The City of Gloucester, Massachusetts struck back at local cannabis operator HVV Massachusetts, saying that the court lacks the authority to invalidate a trio of host community agreements (HCAs), in a Jan. 10 filing in Essex County Superior Court.
The city’s filing was in response to the complaint in HVV Massachusetts Inc. v Mayor Sefatia Romeo Theken and the City of Gloucester.
Massachusetts law requires cannabis operators to sign host community agreements with their local municipalities. Business owners have decried the agreements for allowing towns and cities to demand up to 3% of gross sales revenues.
The town of Haverhill is facing legal action, meanwhile the former mayor of Fall River, Jasiel Correia will start a six-year sentence later this month for extorting bribes from cannabis companies in exchange for favorable HCAs.
HVV, which was originally incorporated in 2015 as Happy Valley Ventures before converting from a non-profit medical cannabis company to a for-profit enterprise in the adult-use market, sued Gloucester on Nov. 24, 2021, claiming that the city was demanding fees in excess of what state law allows.
HVV runs a vertically integrated cannabis operation, with cultivation, processing and retail dispensing all happening within the same building in Gloucester, a harbor town located in the northeast corner of the state. The town’s government demanded separate Host Community Agreements with each element of HVV’s operation in town.
Their retail storefront agreed to pay 3% of its gross sales revenue as a community impact fee with an additional annual “charitable donation” of $25,000. HVV’s cultivation operation is expected to contribute $100,000 for an annual impact fee and $25,000 for an annual charitable donation, and $50,000 each year for the manufacturing operation. The city also planned to levy a 5% penalty fee for late payments. Gloucester confirmed all of those fees in its response to the complaint.
HVV said that it had already paid $491,283 in impact fees since entering an agreement with the city in the lawsuit.
As part of their for-profit conversion, HVV engaged with Gloucester to negotiate a HCA in early 2018, according to HVV’s lawsuit. HVV signed the trio of HCAs on March 28, 2019.
Although the law does allow an impact fee as high as 3% of gross sales, the municipality must be able to justify that charge by showing how the town or city would be financially impacted by a new cannabis business.

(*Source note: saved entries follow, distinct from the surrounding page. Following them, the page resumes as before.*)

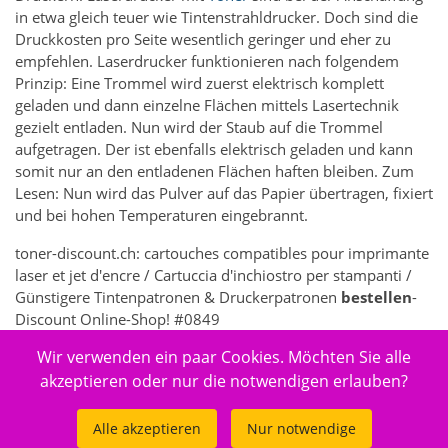
in etwa gleich teuer wie Tintenstrahldrucker. Doch sind die
Druckkosten pro Seite wesentlich geringer und eher zu
empfehlen. Laserdrucker funktionieren nach folgendem
Prinzip: Eine Trommel wird zuerst elektrisch komplett
geladen und dann einzelne Flächen mittels Lasertechnik
gezielt entladen. Nun wird der Staub auf die Trommel
aufgetragen. Der ist ebenfalls elektrisch geladen und kann
somit nur an den entladenen Flächen haften bleiben. Zum
Lesen: Nun wird das Pulver auf das Papier übertragen, fixiert
und bei hohen Temperaturen eingebrannt.
toner-discount.ch: cartouches compatibles pour imprimante
laser et jet d'encre / Cartuccia d'inchiostro per stampanti /
Günstigere Tintenpatronen & Druckerpatronen
bestellen
-
Discount Online-Shop! #0849
Wir verwenden ein paar Cookies. Möchten Sie alle
5261 - Elektronik > Drucken, Kopieren, Scannen & Faxen >
Zubehör Drucker, Kopierer & Faxgeräte > Drucker-
akzeptieren oder nur die notwendigen erlauben?
Verbrauchsmaterial > Druckköpfe
Alle akzeptieren
Nur notwendige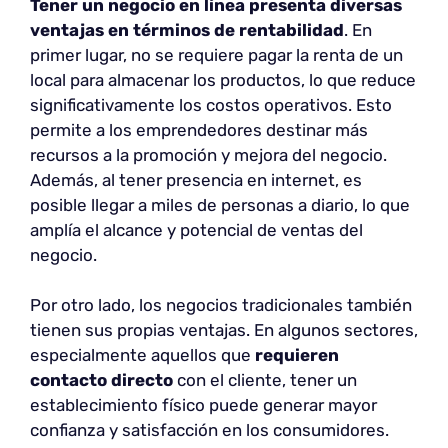
Tener un negocio en línea presenta diversas
ventajas
en términos de rentabilidad
. En
primer lugar, no se requiere pagar la renta de un
local para almacenar los productos, lo que reduce
significativamente los costos operativos. Esto
permite a los emprendedores destinar más
recursos a la promoción y mejora del negocio.
Además, al tener presencia en internet, es
posible llegar a miles de personas a diario, lo que
amplía el alcance y potencial de ventas del
negocio.
Por otro lado, los negocios tradicionales también
tienen sus propias ventajas. En algunos sectores,
especialmente aquellos que
requieren
contacto directo
con el cliente, tener un
establecimiento físico puede generar mayor
confianza y satisfacción en los consumidores.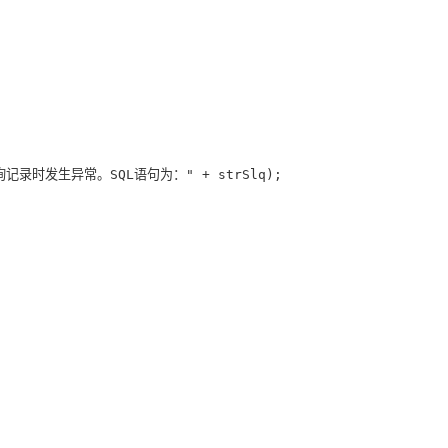
"在查询记录时发生异常。SQL语句为：" + strSlq);
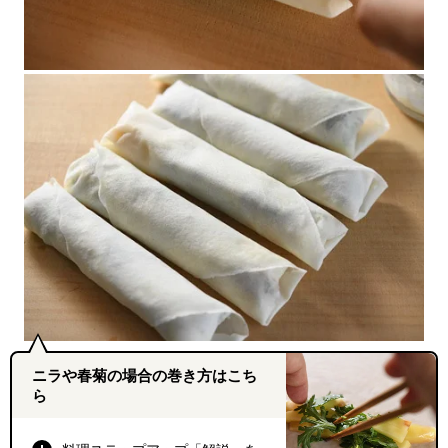
ニラや春菊の場合の巻き方はこち
ら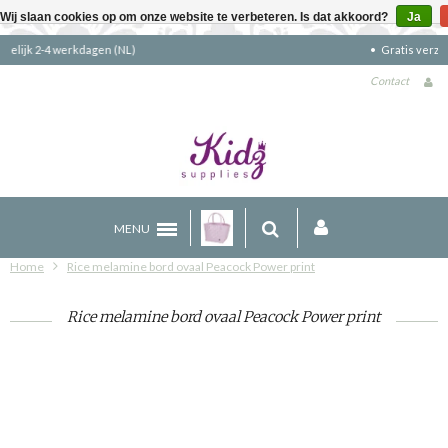
Wij slaan cookies op om onze website te verbeteren. Is dat akkoord?
Ja
Gratis verzending boven €90 (NL)
Contact
MENU
Home
Rice melamine bord ovaal Peacock Power print
Rice melamine bord ovaal Peacock Power print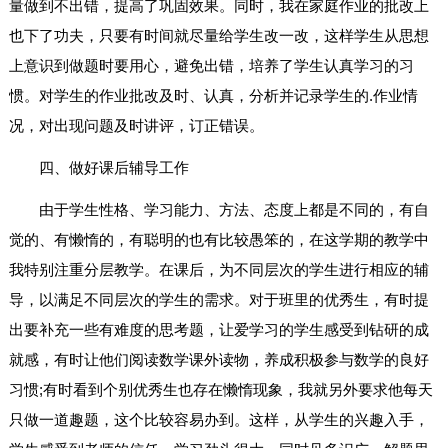
量做到不出错，提高了巩固效果。同时，我在家庭作业的批改上
也下了功夫，只要有时间就尽量给学生改一改，这样学生从思想
上意识到做题时要用心，避免出错，培养了学生认真学习的习
惯。对学生的作业批改及时、认真，分析并记录学生的.作业情
况，对出现问题及时讲评，订正错误。
四、做好课后辅导工作
由于学生性格、学习能力、方法、态度上都是不同的，有自
觉的、有懒惰的，有聪明的也有比较愚笨的，在这学期的教学中
我特别注重分层教学。在课后，为不同层次的学生进行相应的辅
导，以满足不同层次的学生的需求。对于班里的优秀生，有时提
出要补充一些有难度的思考题，让爱学习的学生感受到钻研的成
就感，有时让他们阅读数学课外读物，养成积极参与数学的良好
习惯;有时看到个别优秀生也存在懒惰现象，我就另外要求他每天
只做一道趣题，这个比较容易办到。这样，从学生的兴趣入手，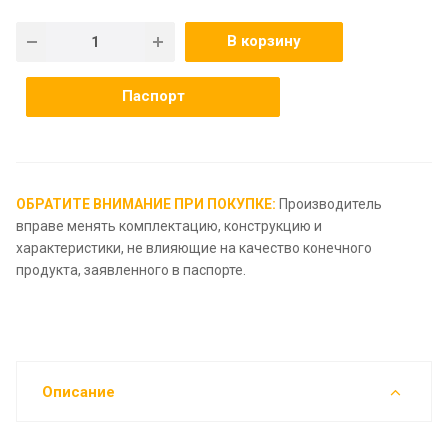
В корзину
Паспорт
ОБРАТИТЕ ВНИМАНИЕ ПРИ ПОКУПКЕ:
Производитель
вправе менять комплектацию, конструкцию и
характеристики, не влияющие на качество конечного
продукта, заявленного в паспорте.
Описание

HVV claims that none of the HCAs include explicit financial impacts to the city from the respective cannabis facility, Gloucester claimed that all three agreements state “the plaintiff anticipates that the city may incur additional expenses and financial impacts.”
HVV filed a records request with the city in 2019 that went unanswered. They filed an additional one in August, 2021, but the city responded that they did not have any documents that could fulfill the request.
The city said that HVV’s former attorney told the city “hold off on the records request for now,” when the initial request from the company was made in February 2019.
The city also claimed that although they did not have documents to release about potential community impacts when HVV filed its record request, the city has since obtained such information. The city’s filing makes no reference to whether or not those documents were ever released to HVV.
The case is still within its pre-trial phase, and both parties will likely submit documents for the discovery phase.